Le epidemie cambiano le città, come sempre

Le epidemie cambiano le città, come sempre

20 Giugno 2020 Off Di RM

Come per altre crisi sanitarie, le città ne verranno pesantemente trasformate

La salute è il bene primario, e quando viene messa in pericolo da un morbo, che sia provocato da un virus, un batterio o semplicemente dall’inquinamento ambientale o da sciagurati errori come Chernobyl, allora quei contenitori di persone che sono le città devono adattarsi, e in alcuni casi anche sparire, diventare delle ghost town o ridursi d’importanza e di dimensioni, come è accaduto sempre nella Storia.

L’epidemia attuale si comporta e provoca gli stessi effetti di altre crisi sanitarie, anche se non ha la stessa mortalità della peste o dell’Ebola, ma con una specificità tutta sua: la facilità di contagiare.

Non essendoci vaccini , l’unica misura che funziona è quella classica dell’isolamento di intere comunità o la messa in quarantena forzata degli individui contagiati. Altro non si può fare, oltre a curare chi si ammala per evitargli i danni postumi che la malattia lascia.

Con questo tipo di malattie altamente contagiose, come questa, la Spagnola e la SARS, l’affollamento di persone è il terreno ideale per diffondersi: il virus ha bisogno di saltare di umano in umano per diffondersi e non sparire. Più umani ci sono, più il virus assicura la sua sopravvivenza, e le mega city sono il posto ideale per far scoppiare un’epidemia.

Infatti, la crisi è scoppiata a Wuhan (Cina) città di 6,5 milioni di abitanti, e si è diffusa in Europa attraverso i contatti fra le locali fabbriche di componenti per auto e la Germania, dove è stata importata da una sola persona.

Poi è passata in Italia, ed ha trovato un affollamento favorevole nel gigantesco agglomerato, senza soluzione di continuità da una città all’altra e da un paese all’altro, che è l’ambiente lombardo.

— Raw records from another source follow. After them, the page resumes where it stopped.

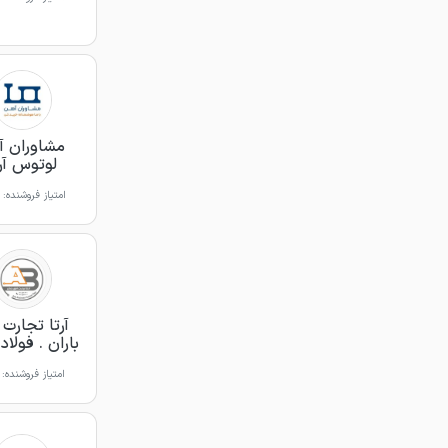
مشاوران آ
لوتوس آرت
امتیاز فروشنده:
آرتا تجارت 
باران . فولاد 
امتیاز فروشنده:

Quindi abbiamo quelli che sembrano due ambienti molto diversi: una città concentrata (Wuhan) e un ambiente diluito sul territorio, ma che entrambi favoriscono milioni di contatti ogni giorno, e quindi migliaia di contagi, e se ne sono evitati milioni grazie all’isolamento e alla quarantena.

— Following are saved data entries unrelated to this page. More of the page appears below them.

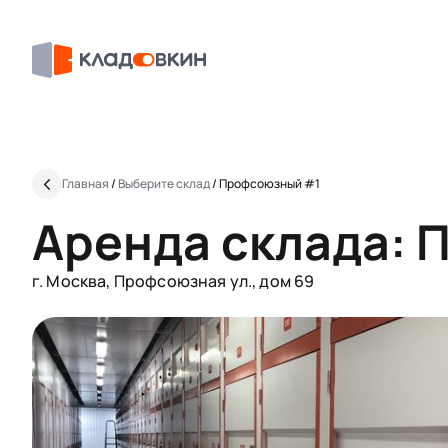
Главная
/
Выберите склад
/
Профсоюзный #1
Аренда склада:
г. Москва, Профсоюзная ул., дом 69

In occasione di altre epidemie, le autorità hanno dovuto provvedere a costruire infrastrutture per rendere più igieniche le città, come fognature dove non esistevano, abbattere quartieri malsani, (anche in senso sociale), costruire parchi, acquedotti, riserve di acqua potabile sotto forma di laghetti che circondano gli agglomerati urbani, illuminazione pubblica per rendere la vita serale più sicura e vivibile, servizi di sanificazione come la rimozione dei rifiuti e la depurazione delle acque di scarico.

Oggi, che molte di queste infrastrutture esistono e sono funzionanti, di fronte ad un’epidemia che si diffonde facilmente, da persona a persona, quella che serve, ed è stata molto utilizzata per contenere il contagio, è l’infrastruttura digitale, che permette a milioni di persone di poter lavorare a distanza, al sicuro nelle loro abitazioni.

Una cosa che sarebbe avvenuta comunque nei prossimi anni, e infatti qualcuno ha scritto che in due mesi abbiamo visto quello che sarebbe accaduto in un decennio, e questo non può che impattare su cosa sarà domani una città: come non ci sono più le fabbriche nelle città spariranno anche gli uffici, non tutti, ma una quantità rilevante.

Con un effetto domino su tanti aspetti della vita urbana, e sul concetto stesso di città, che diventerà una cosa diversa, con una diversa pianificazione urbana, come scrive il professor Michele Acuto del Connect Cities Lab dell’Università di Melbourne (Australia), quando evidenzia che la sfida del Covid-19 al ripensamento delle città è già in corso, così come è in corso una specie di de-globalizzazione che anch’essa impone di ripensare modi di produrre e di abitare.

Una sfida che pare non essere assolutamente raccolta nel nostro paese, dove si levano voci “autorevoli” contro lo smart working, che poi, almeno nello scenario così poco digitale italiano, è solo un banale telelavoro e non la rivoluzione indotta da un vero smart working che vedrebbe la gente poter lavorare dove vuole, quando vuole e come vuole.